_Source text_
◆ ◆ ◆ ◆

Christmas Traditions in Guatemala

christmas in guatemala

The Christmas traditions in Guatemala are further evidence of the rich culture found in the communities throughout this country. With Christianity deeply ingrained into their society, it is no surprise that Guatemalans have some extravagant traditions to celebrate the birth of Jesus. The natives bring this annual holiday to life with an abundance of lights, decorations, and community gatherings. The significance of Christmas in Guatemala is not to be underestimated.

La Quema del Diablo

The Burning of The Devil

Every year, on December 7th at 6:00 PM sharp, people gather in the streets across Guatemala for great bonfires featuring pinatas and figures representing the devil. According to tradition, bad energy can be stored in garbage as well as any unnecessary or unused household items. By burning trash and other unneeded items from around the house, in addition to depictions of the devil, they are cleansing all evil energies from their lives and their homes.

The event was originally held in October but was moved to December to coincide with the Feast Of The Immaculate Conception. This way, the cleansing of all bad energies was timed right before the initiation of many other festivities.

El Nacimiento

The Nativity

When the Christmas season rolls around, families begin to craft their own nativity scenes to place underneath the Christmas tree. These dioramas depict the manger where Jesus was born with figures of Mary, Joseph, the Three Kings, and various small animals surrounding them. Sometimes these scenes are crafted large enough to include natural landscapes of trees, rivers, and mountains. Though, even the simplest of nacimientos feature vibrant arrays of lights and colorfully dyed sawdust. They’re beautiful pieces of art.

◆ ◆ ◆ ◆

According to the text on Christmas traditions in Guatemala, why was La Quema del Diablo moved from October to December?

◆ ◆ ◆ ◆

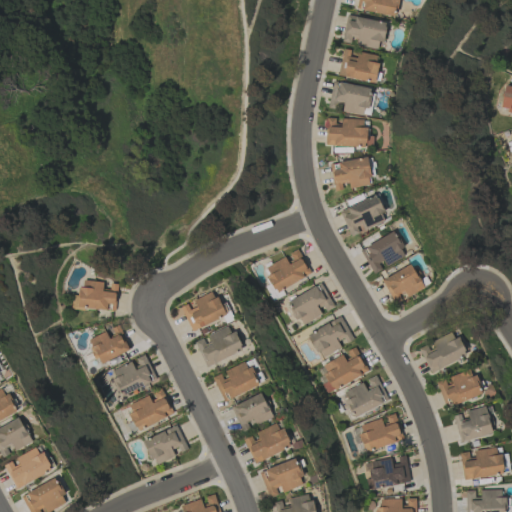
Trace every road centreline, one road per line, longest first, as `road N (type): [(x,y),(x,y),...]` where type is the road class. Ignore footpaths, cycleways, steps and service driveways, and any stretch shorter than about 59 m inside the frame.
road 1 (residential): [(442,511),(416,399),(303,183),(301,134),(323,0)]
road 2 (residential): [(247,511),(146,306)]
road 3 (residential): [(314,215),(225,250),(152,292),(146,306)]
road 4 (residential): [(511,331),(486,297),(471,294),(385,337)]
road 5 (residential): [(227,462),(107,511)]
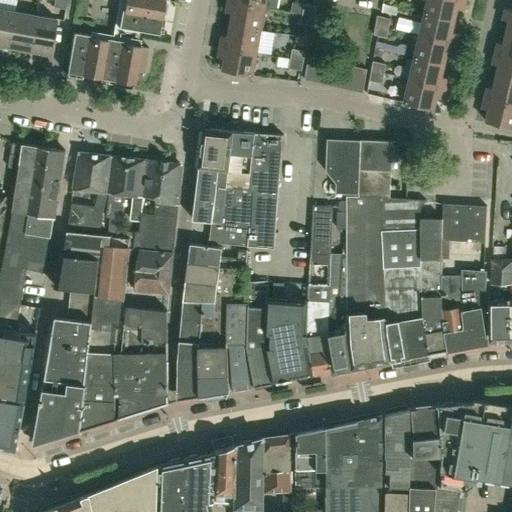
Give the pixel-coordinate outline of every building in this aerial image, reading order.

◆ ◆ ◆ ◆

_Problem solution_
It was moved to coincide with the Feast of the Immaculate Conception.